Afghanistan convention to outline cuts, struggle situations and pandemics


© Reuters. An Afghan girl is given free bread distributed by the government outside a bakery during the coronavirus disease (COVID-19) outbreak in Kabul


(Reuters) – Afghanistan faces funding cuts and tighter restrictions on vital aid this week from an international donor conference, adding further challenges to a nation torn by two decades of war and now devastated by COVID-19.

Ministers from around 70 countries and officials from humanitarian organizations are expected to pledge billions of dollars to secure development projects at the virtual conference taking place in Geneva on Monday and Tuesday, with talks between the Afghan government and the Taliban rebels taking hold Falter and President Trump will greatly reduce US forces in the country.

Although the fragile economy is heavily reliant on foreign aid, donation cuts will be seen in Kabul and donors will impose strict political and human rights conditions on the money, five participants told Reuters.

According to the World Bank, the Afghan economy will contract by at least 5.5% this year due to the impact of COVID-19.

The strategy aims to protect the peace talks and get the Afghan government to improve the allocation.

At the last conference in Brussels in 2016, donors pledged US $ 15.2 billion or US $ 3.8 billion per year for 2017-2020.

That could be cut by 15% to 20%, said a senior Western diplomat who attended the conference. "This is the best that countries can offer in the face of the national challenge in dealing with a pandemic."

Trump will reduce U.S. forces in Afghanistan from 4,500 to 2,500 by mid-January, the Pentagon said last week in an effort to end America's longest war. The withdrawal of foreign forces – Britain plans to follow US leadership – could mean greater influence for the Taliban.

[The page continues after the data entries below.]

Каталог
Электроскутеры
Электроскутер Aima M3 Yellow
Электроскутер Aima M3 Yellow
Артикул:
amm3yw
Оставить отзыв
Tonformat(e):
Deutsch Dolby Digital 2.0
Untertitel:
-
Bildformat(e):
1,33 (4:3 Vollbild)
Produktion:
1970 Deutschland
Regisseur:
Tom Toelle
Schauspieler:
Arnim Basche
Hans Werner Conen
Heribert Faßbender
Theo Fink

This worries donors as to whether the stubborn Islamists will try to reverse advances in human rights and girls' education.

The peace talks in the Qatari capital Doha have stalled and the Taliban are refusing to call for a ceasefire. His attacks have sometimes prompted US air strikes to protect urban areas.

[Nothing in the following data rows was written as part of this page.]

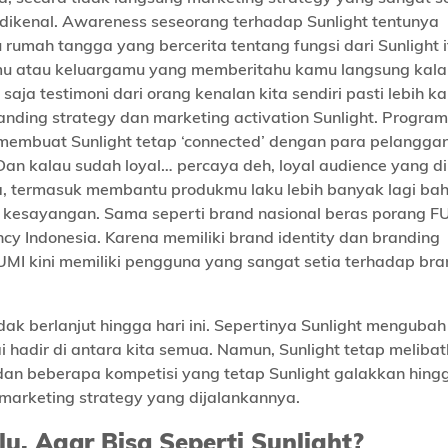
n dikenal. Awareness seseorang terhadap Sunlight tentunya
rumah tangga yang bercerita tentang fungsi dari Sunlight i
tmu atau keluargamu yang memberitahu kamu langsung kal
 saja testimoni dari orang kenalan kita sendiri pasti lebih k
anding strategy dan marketing activation Sunlight. Program 
membuat Sunlight tetap ‘connected’ dengan para pelangga
 kalau sudah loyal… percaya deh, loyal audience yang dim
ja, termasuk membantu produkmu laku lebih banyak lagi ba
nd kesayangan. Sama seperti brand nasional beras porang 
 Indonesia. Karena memiliki brand identity dan branding
UMI kini memiliki pengguna yang sangat setia terhadap br
ak berlanjut hingga hari ini. Sepertinya Sunlight mengubah
 hadir di antara kita semua. Namun, Sunlight tetap meliba
an beberapa kompetisi yang tetap Sunlight galakkan hingg
 marketing strategy yang dijalankannya.
, Agar Bisa Seperti Sunlight?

But senior diplomats told Reuters that a breakthrough was expected in the peace talks following the donor conference.

"Representatives of the Taliban and the Afghan government will take a break from peace talks after the Geneva conference, but not before they have reached a joint agreement on important security issues," said a senior Western official.

At the Geneva meeting, the government of Afghan President Ashraf Ghani will present a framework for peace and development that will provide funding for key projects, secure millions of jobs and protect democratic institutions.

"The conference will continue to focus on making Afghanistan self-sufficient by the end of its transformation decade, which is 2024," said Naser Sidiqee, a senior official with the Afghan Ministry of Finance, in Geneva last week.

The Taliban are not invited to the conference, but the militants have urged donors to continue their humanitarian aid while accusing Ghani's government of putting the aid money in its pocket.

"We call on the international community and organizations to deliver collective aid to the people on behalf of the people," the Islamist group said in a statement.